Le Puits qui parle.
Jadis, la rue Amyot, à Paris, s'appelait la rue du Puits-qui-parle. Les méchantes langues disaient qu'un bourgeois excédé y avait noyé sa femme trop bavarde, mais la vérité est différente si l'on en croit le vieux conte.
Il était une fois deux soeurs,
la première se nommait Irmensule et la seconde Odette. Leur
père voulait les marier, surtout l'aînée Irmensule, qui était
sa préférée. Mais, par malheur, chaque prétendant qui se
présentait tombait amoureux d'Odette, sans doute plus dotée que
sa soeur de charme, d'esprit et de bonté.
Irmensule pleurait, Odette était confuse, et le père se mettait
régulièrement en colère, chassant les prétendants l'un après
l'autre...
Cela dura jusqu'au jour où le beau chevalier Raoul apparut dans
la maison. On lui présenta Irmensule, il regarda Odette. Et
cette fois Odette sentit battre son coeur plus vite.
Le père s'aperçut de la chose, Irmensule sanglotait,
désespérée, accusant sa soeur de tous les maux. Le père
décida de réagir avec énergie.
Voilà pourquoi, le jour même, Odette fut enfermée au fond d'un
cachot du couvent des Bénédictines, une bâtisse voisine de la
maison des deux soeurs.
Lorsque le chevalier revint en visite, on lui dit qu'Odette
était partie en Bretagne, rappelée par une vieille parente, et
qu'elle serait absente longtemps, très longtemps... Irmensule
avait revêtu ses plus beaux atours ; elle ne se montra avare ni
de sourires, ni de mines empressées, et le chevalier resta...

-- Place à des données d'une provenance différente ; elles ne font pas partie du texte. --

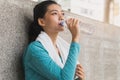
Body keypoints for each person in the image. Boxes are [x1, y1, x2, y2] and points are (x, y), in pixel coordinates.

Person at [23, 0, 85, 80]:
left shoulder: (61, 47)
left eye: (62, 13)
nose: (62, 18)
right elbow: (65, 79)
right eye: (55, 13)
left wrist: (79, 79)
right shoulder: (35, 49)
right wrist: (75, 38)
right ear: (42, 21)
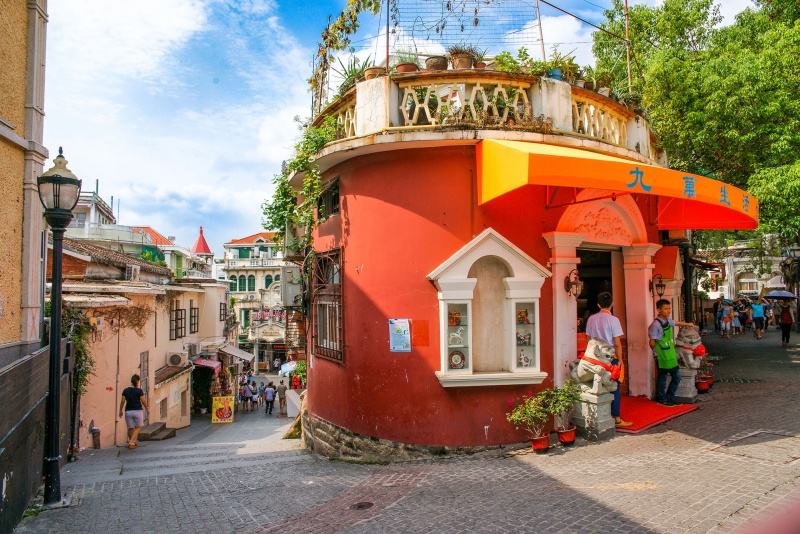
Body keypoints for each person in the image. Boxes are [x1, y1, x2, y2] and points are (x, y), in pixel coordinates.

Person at [585, 292, 633, 428]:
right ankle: (616, 418)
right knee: (614, 387)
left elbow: (588, 341)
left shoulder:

Ainsi commença-t-il à faire sa cour à la jeune fille,
peut-être en souvenir d'Odette qu'il ne pouvait oublier,
peut-être dans l'attente obscure de la voir tout de même
réapparaître. En attendant, Irmensule était folle de joie, et
le père se frottait les mains.
Cela dura jusqu'à un jour d'orage ; une pluie soudaine se mit à
tomber alors qu'Irmensule et son chevalier servant se promenaient
justement dans le jardin. Tous deux se réfugièrent en hâte
sous le toit de la margelle du puits pour éviter de se faire
trop mouiller.
Là, tout à coup, ô miracle, ils entendirent une voix qui les
glaça d'effroi. La voix gémissait, se lamentait, maudissait...
C'était la voix d'Odette, déformée, caverneuse...
La pauvrette était toujours enfermée dans le cachot du couvent
voisin, mais par une chance inouïe, ce cachot prenait le jour,
un pauvre jour, par une ouverture donnant dans le puits de la
maison de son père ! Irmensule et le chevalier se sauvèrent...
Le père fut mis au courant. Troublé, lui aussi, il se
précipita chez les Bénédictines, où on lui confirma qu'Odette
était toujours dans sa prison.
Le chevalier parti, il se mit aux aguets près de son puits, et
entendit à son tour la voix lointaine d'Odette, sans se douter
le moins du monde de la raison de ce phénomène inexplicable
pour lui...
Croyant en une quelconque sorcellerie, il alla prévenir le
prêtre de la paroisse. Le lendemain, il y eut une procession,
des prières en nombre, de l'eau bénite et des signes de croix.
Nombreux furent ce jour-là ceux qui entendirent une voix
indistincte monter du Puits-qui-parle. Et parmi eux à nouveau le
chevalier Raoul, tout triste et tout songeur.
Mais la cérémonie dut être efficace puisque le puits cessa de
parler désormais. Certains prétendirent avoir vu d'abord la
nuit venue, une ombre passer au-dessus du mur du jardin, une
ombre humaine portant autour de la taille comme une longue corde
enroulée. Nouveau mystère, une ombre entra et deux ombres
sortirent... à ce qu'il paraît.
Quoi qu'il en soit, on ne revit plus jamais Odette, comme
envolée de son cachot, ni le chevalier Raoul, lui aussi disparu
; Irmensule resta vieille fille jusqu'à la fin de sa vie.